_Work request_
Convert the material below, from the line with "OEM ODM คืออะไร ?" through the line with "ce poste. Edouard Balladur, Alain Juppé, Lion", into a Markdown table with two columns, Row and Line. Number each row and leave out any blank lines.

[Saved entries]
<<<<

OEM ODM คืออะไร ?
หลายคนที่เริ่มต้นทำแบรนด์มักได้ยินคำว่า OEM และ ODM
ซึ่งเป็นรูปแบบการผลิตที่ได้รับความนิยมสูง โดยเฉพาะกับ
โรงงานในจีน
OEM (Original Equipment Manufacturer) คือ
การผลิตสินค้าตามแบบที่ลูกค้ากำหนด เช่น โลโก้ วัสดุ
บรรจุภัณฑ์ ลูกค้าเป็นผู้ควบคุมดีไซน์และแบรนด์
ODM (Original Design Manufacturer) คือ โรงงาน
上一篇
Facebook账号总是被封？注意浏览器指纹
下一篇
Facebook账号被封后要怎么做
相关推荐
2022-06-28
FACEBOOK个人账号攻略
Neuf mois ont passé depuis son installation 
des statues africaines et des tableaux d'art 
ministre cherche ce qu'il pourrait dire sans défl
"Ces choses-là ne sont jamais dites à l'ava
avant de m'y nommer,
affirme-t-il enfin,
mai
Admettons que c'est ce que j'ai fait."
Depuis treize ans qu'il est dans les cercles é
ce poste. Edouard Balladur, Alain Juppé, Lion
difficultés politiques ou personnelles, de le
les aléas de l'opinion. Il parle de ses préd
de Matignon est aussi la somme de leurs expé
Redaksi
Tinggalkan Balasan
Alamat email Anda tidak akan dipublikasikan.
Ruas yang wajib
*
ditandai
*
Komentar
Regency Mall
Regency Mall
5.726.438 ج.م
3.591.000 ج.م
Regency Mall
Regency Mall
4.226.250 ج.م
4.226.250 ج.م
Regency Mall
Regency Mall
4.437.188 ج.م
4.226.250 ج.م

>>>>
<<<<

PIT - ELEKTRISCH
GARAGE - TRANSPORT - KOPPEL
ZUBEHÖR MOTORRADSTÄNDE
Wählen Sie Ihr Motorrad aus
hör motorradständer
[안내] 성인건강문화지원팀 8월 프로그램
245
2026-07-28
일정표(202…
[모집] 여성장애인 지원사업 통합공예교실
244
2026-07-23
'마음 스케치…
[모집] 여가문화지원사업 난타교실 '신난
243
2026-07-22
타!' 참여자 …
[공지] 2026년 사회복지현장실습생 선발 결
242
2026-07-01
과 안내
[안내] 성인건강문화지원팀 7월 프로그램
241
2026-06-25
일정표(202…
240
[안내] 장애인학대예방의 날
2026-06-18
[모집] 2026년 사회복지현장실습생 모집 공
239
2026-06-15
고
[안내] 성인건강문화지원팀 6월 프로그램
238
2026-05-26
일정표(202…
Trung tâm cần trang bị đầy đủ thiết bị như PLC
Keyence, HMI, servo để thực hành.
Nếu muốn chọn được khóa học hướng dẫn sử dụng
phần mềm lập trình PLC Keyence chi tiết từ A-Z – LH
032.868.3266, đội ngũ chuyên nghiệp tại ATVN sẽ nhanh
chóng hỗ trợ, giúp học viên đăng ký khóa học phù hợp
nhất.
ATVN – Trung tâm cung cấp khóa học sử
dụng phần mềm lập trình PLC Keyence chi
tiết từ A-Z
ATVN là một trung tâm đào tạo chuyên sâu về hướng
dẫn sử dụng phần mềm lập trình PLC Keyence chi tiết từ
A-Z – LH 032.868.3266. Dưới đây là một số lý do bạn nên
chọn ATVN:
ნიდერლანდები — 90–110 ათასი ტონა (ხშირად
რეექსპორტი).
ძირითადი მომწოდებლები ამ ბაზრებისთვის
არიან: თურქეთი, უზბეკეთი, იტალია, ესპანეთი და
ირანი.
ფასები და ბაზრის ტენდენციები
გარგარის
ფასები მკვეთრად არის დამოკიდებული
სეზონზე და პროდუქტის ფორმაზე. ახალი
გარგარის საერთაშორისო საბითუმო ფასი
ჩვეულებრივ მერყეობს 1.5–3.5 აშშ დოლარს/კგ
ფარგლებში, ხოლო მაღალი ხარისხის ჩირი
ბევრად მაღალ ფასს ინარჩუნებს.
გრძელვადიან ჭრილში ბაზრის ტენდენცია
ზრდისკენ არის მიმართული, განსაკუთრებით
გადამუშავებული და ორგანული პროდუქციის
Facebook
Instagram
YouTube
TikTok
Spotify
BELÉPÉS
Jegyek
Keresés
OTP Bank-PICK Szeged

>>>>
<<<<

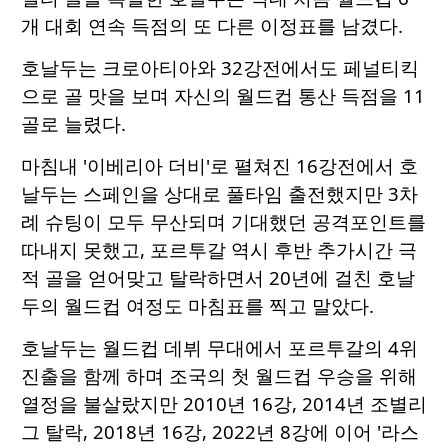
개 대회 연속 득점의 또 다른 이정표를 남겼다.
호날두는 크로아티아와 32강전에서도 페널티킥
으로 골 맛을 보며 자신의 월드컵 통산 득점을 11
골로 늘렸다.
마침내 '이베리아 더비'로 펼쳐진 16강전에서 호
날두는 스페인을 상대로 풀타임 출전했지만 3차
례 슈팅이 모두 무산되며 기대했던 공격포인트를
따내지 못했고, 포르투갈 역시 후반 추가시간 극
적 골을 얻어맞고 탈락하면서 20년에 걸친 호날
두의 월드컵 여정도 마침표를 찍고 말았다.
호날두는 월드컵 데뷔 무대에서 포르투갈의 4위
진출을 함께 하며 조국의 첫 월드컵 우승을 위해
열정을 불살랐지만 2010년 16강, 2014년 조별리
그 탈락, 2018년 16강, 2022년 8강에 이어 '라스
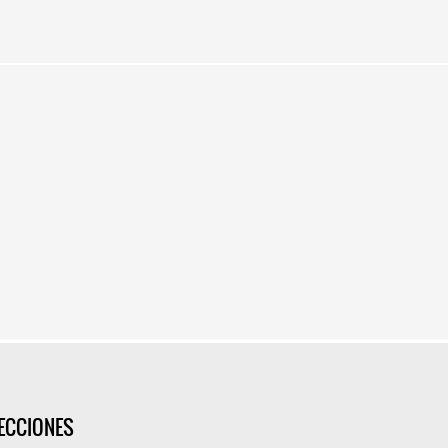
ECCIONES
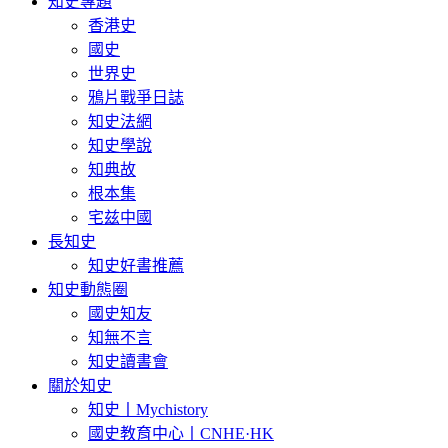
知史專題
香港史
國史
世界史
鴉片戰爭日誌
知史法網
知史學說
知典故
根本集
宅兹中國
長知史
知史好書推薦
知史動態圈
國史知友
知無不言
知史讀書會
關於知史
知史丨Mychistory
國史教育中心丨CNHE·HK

>>>>

_Written answer_
| Row | Line |
|---|---|
| 1 | OEM ODM คืออะไร ? |
| 2 | หลายคนที่เริ่มต้นทำแบรนด์มักได้ยินคำว่า OEM และ ODM |
| 3 | ซึ่งเป็นรูปแบบการผลิตที่ได้รับความนิยมสูง โดยเฉพาะกับ |
| 4 | โรงงานในจีน |
| 5 | OEM (Original Equipment Manufacturer) คือ |
| 6 | การผลิตสินค้าตามแบบที่ลูกค้ากำหนด เช่น โลโก้ วัสดุ |
| 7 | บรรจุภัณฑ์ ลูกค้าเป็นผู้ควบคุมดีไซน์และแบรนด์ |
| 8 | ODM (Original Design Manufacturer) คือ โรงงาน |
| 9 | 上一篇 |
| 10 | Facebook账号总是被封？注意浏览器指纹 |
| 11 | 下一篇 |
| 12 | Facebook账号被封后要怎么做 |
| 13 | 相关推荐 |
| 14 | 2022-06-28 |
| 15 | FACEBOOK个人账号攻略 |
| 16 | Neuf mois ont passé depuis son installation  |
| 17 | des statues africaines et des tableaux d'art  |
| 18 | ministre cherche ce qu'il pourrait dire sans défl |
| 19 | "Ces choses-là ne sont jamais dites à l'ava |
| 20 | avant de m'y nommer, |
| 21 | affirme-t-il enfin, |
| 22 | mai |
| 23 | Admettons que c'est ce que j'ai fait." |
| 24 | Depuis treize ans qu'il est dans les cercles é |
| 25 | ce poste. Edouard Balladur, Alain Juppé, Lion |